Ramicauls, pleurothallids, sympodial orchids
I've spent all day (literally) trying to determine, exactly, what a ramicaul is. I love pleurothallids, with Masdevallia and Dracula being my favorite genera (though the maxillariinae get an honorable mention, as do podochilaeae), so in reading about just about anything involving pleurothallidinae, you have all of these mentions of ramicauls. As far as I could ever figure, the general habit of pleurothallids was more or less like any other sympodial orchid; you have a rhizomatous structure that forms as a result of generalized meristem growth extending upward to becoming a new leaf structure and downward to form roots, and as both mature the horizontal stem hardens and lengthens. I just think of Cattleyas as the quintessential sympodial orchid; new roots only grow from areas where there are also new leaves, and the overall "success" of the new leaf (as judged by whether or not it blooms) seems to be more or less entirely dependent on the "success" of the new roots to attach the plant more firmly to its base, and also to absorb sufficient water and nutrients. The general structure of a Cattleya leaf is you have a short, vertical stem, then a pseudobulb, then the actual leaf; if the plant is happy and everything is provided for it, then a flower spike will additionally grow from the base of the leaf, at the top of the pseudobulb.

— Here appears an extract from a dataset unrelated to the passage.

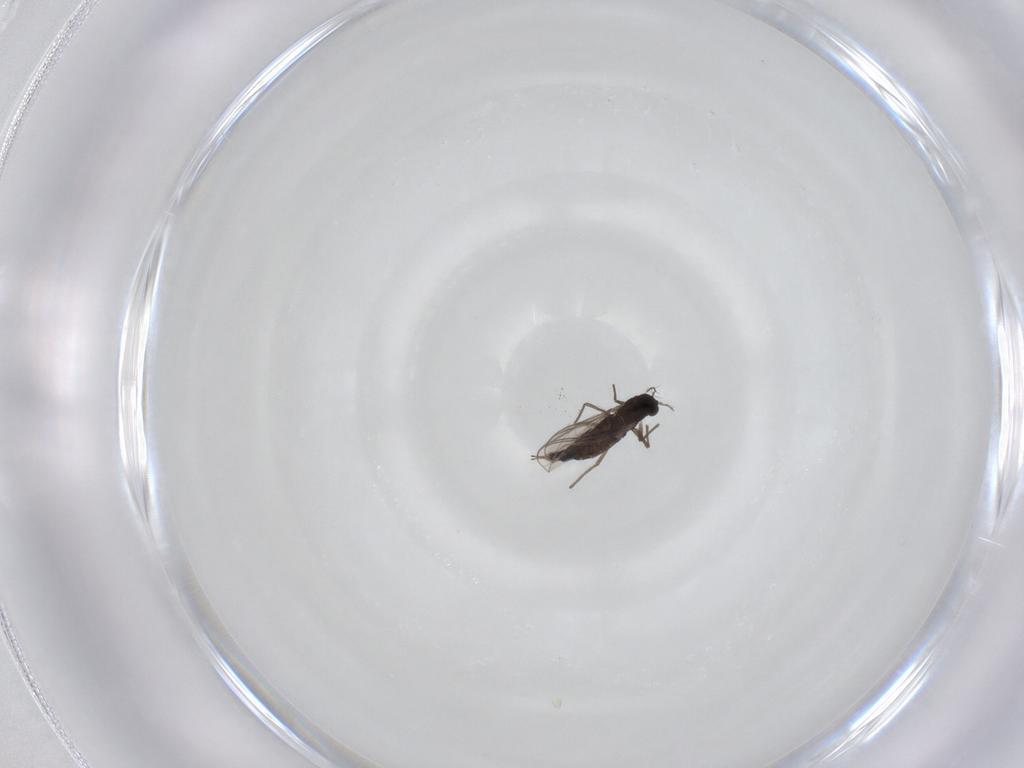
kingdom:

Where pleurothallids differ, primarily, is that they do not form pseudobulbs. Being primarily cloud forest plants, they have no need to accommodate for drought periods and can just "assume" constant moisture. Therefore from the rhizomatous horizontal stem, new leaves form, just like with Cattleyas and other sympodial orchids, from the ends. However, perhaps a little more obviously than the Cattleyas, the roots actually appear after some time from the vertical leaf stem; the undifferentiated area between rhizome and leaf, which is the ramicaul. Each leaf-ramicaul-root unit is, in many ways, a fully realized individual plant, which is connected to each other leaf-ramicaul-root unit via the rhizome in order to share water, nutrients, and security. And, over time, the rhizomatous part can dry up and the growing end of the branch goes off on its own as a new "clone" of the original plant.
Nevertheless, the ramicaul seems to be the "business" part of a pleurothallid of any stripe. Not only does the leaf grow from one end and the roots from the other, but the flower spikes emerge from one end or the other of the ramicaul as well. With most members of Stelis, Pleurothallis, and others, the flowers come from the top of the ramicaul, seeming to emerge from the base of the leaf. With Masdevallias, Draculas, and others, the flowers emerge on comparatively long spikes that come from the base of the ramicaul and hang pendulously from the plant.
My question is this: on Cattleyas, to use them once again as an example, is the stem between the pseudobulb and the rhizome technically a ramicaul as well? At least on a Cattleya the roots grow more obviously straight from the very base of the growth, out of what becomes the rhizome. On the Dracula lotax I have, the roots grow out of several areas in the ramicaul and sometimes wrap around the rhizome, but don't appear to grow properly from it. Or is the stem on a Cattleya leaf just a stem because it does not have as much breadth of function as a pleurothallid ramicaul?